Così si sta nelle grandes écoles e nelle università francesi da cinque anni a questa parte, come raccontato in una lunga inchiesta del Figaro. Censure, intimidazioni, minacce, pressioni: per evitare disordini, sempre più istituti sono costretti ad annullare eventi, spettacoli, conferenze, tavole rotonde che non piacciono alle frange radicali della sinistra francese, i movimenti indigenisti e decolonialisti, i quali hanno importato dagli Stati Uniti un’ideologia settaria che sta creando molti danni. “L’influenza delle università americane è sempre più forte negli istituti francesi. Tutto è cominciato in maniera soft cinque anni fa, con i primi ostacoli alla libertà d’espressione, in particolare sulla questione della laicità. Poi, c’è stata una moltiplicazione di ostacoli. La stampa ha reso pubblici alcuni di questi abusi, ma in realtà ce ne sono molti altri di cui non si parla”, ha detto al Figaro Gilles Denis, docente presso l’università di Lilla e membro del collettivo “Vigilance Universités”. Fondato nel 2016 per lottare contro il razzismo e l’antisemitismo che si espande negli atenei francesi, il collettivo di Denis ha allertato a più riprese le autorità politiche sul problema della censura e dell’oltranzismo di certi gruppuscoli che strozzano il dibattito delle idee nelle università.

 

La Francia, si sa, ha da sempre una fibra rivoluzionaria, riottosa, sovversiva, che spesso permette al paese di rompere l’ordine costituito e produrre un avanzamento, un progresso, un’innovazione (l’elezione dell’outsider Macron, che non a caso ha intitolato il suo libro programmatico “Révolution”, e la conseguente rottura del duopolio gollisti-socalisti, è uno degli esempi recenti più fulgidi in questo senso). Ma qui siamo di fronte a una radicalizzazione della lotta che non porta nessun miglioramento, anzi, crea un’atmosfera di terrore malsana, che preoccupa tutti, a prescindere dall’orientamento politico. “L’università si trova di fronte a ogni sorta di censura, è estremamente inquietante”, ha dichiarato al Figaro la filosofa Carole Talon-Hugon, prima di aggiungere: “Ogni volta, vengono superati i limiti. Con questo ritmo, temo che fra qualche settimana un gruppo chiederà che Cartesio non venga più studiato perché aveva paragonato gli animali alle macchine, e con lui Artistotele perché aveva detto che gli schiavi non erano degli uomini. Sarebbe l’inizio della fine”. Olivier Vial, presidente del sindacato studentesco Uni (Union national inter-universitaire), osserva questo fenomeno da diversi anni. “C’è un doppio fattore.
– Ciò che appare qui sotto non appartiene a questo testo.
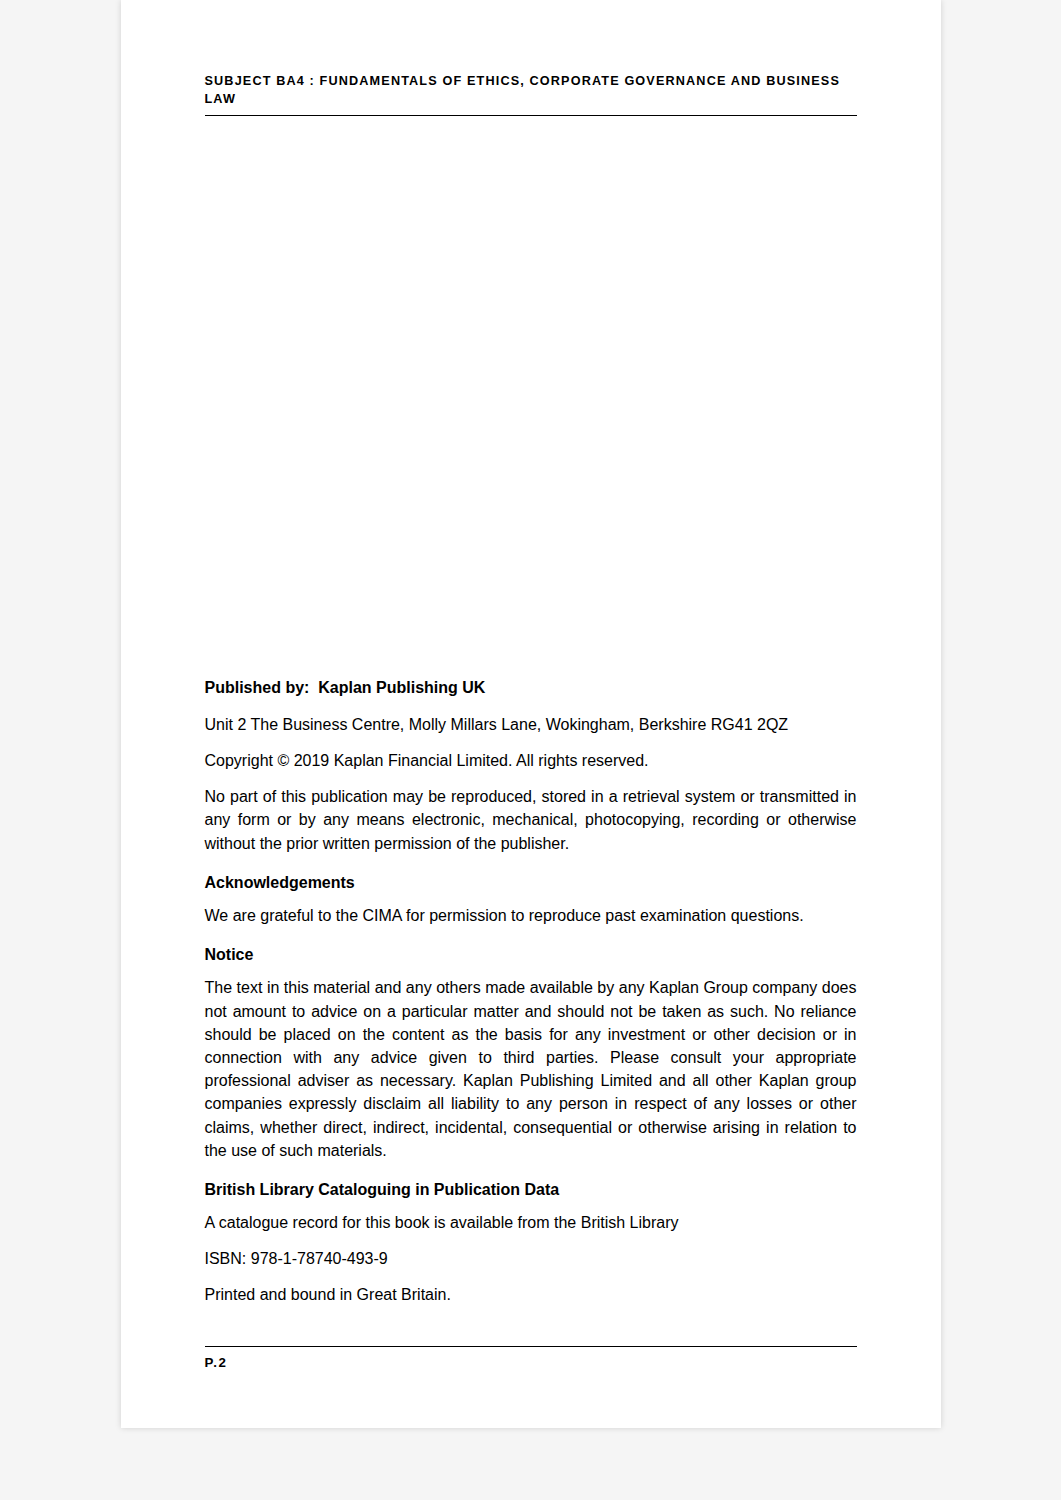Subject BA4 : Fundamentals of Ethics, Corporate Governance and Business Law
Published by: Kaplan Publishing UK
Unit 2 The Business Centre, Molly Millars Lane, Wokingham, Berkshire RG41 2QZ
Copyright © 2019 Kaplan Financial Limited. All rights reserved.
No part of this publication may be reproduced, stored in a retrieval system or transmitted in any form or by any means electronic, mechanical, photocopying, recording or otherwise without the prior written permission of the publisher.
Acknowledgements
We are grateful to the CIMA for permission to reproduce past examination questions.
Notice
The text in this material and any others made available by any Kaplan Group company does not amount to advice on a particular matter and should not be taken as such. No reliance should be placed on the content as the basis for any investment or other decision or in connection with any advice given to third parties. Please consult your appropriate professional adviser as necessary. Kaplan Publishing Limited and all other Kaplan group companies expressly disclaim all liability to any person in respect of any losses or other claims, whether direct, indirect, incidental, consequential or otherwise arising in relation to the use of such materials.
British Library Cataloguing in Publication Data
A catalogue record for this book is available from the British Library
ISBN: 978-1-78740-493-9
Printed and bound in Great Britain.
P.2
Da un lato, l’ascesa di un attivismo e di un militantismo di estrema sinistra, e dall’altra l’emergere dei movimenti indigenisti, decolonialisti, antispecisti, ultrafemministi. Convinti di appartenere al campo del bene – spiega Vial – vogliono togliere la parola a tutti quelli che non la pensano come loro. E ciò avviene con la violenza”. Come gli appelli al linciaggio su Facebook al professore di linguistica Jean Szlamowicz, reo di essere critico verso la scrittura inclusiva. “A volte si è tentati dal non volersi più esprimere su un tema per non avere problemi – dice sconsolato Szlamowicz – E’ una pressione permanente”.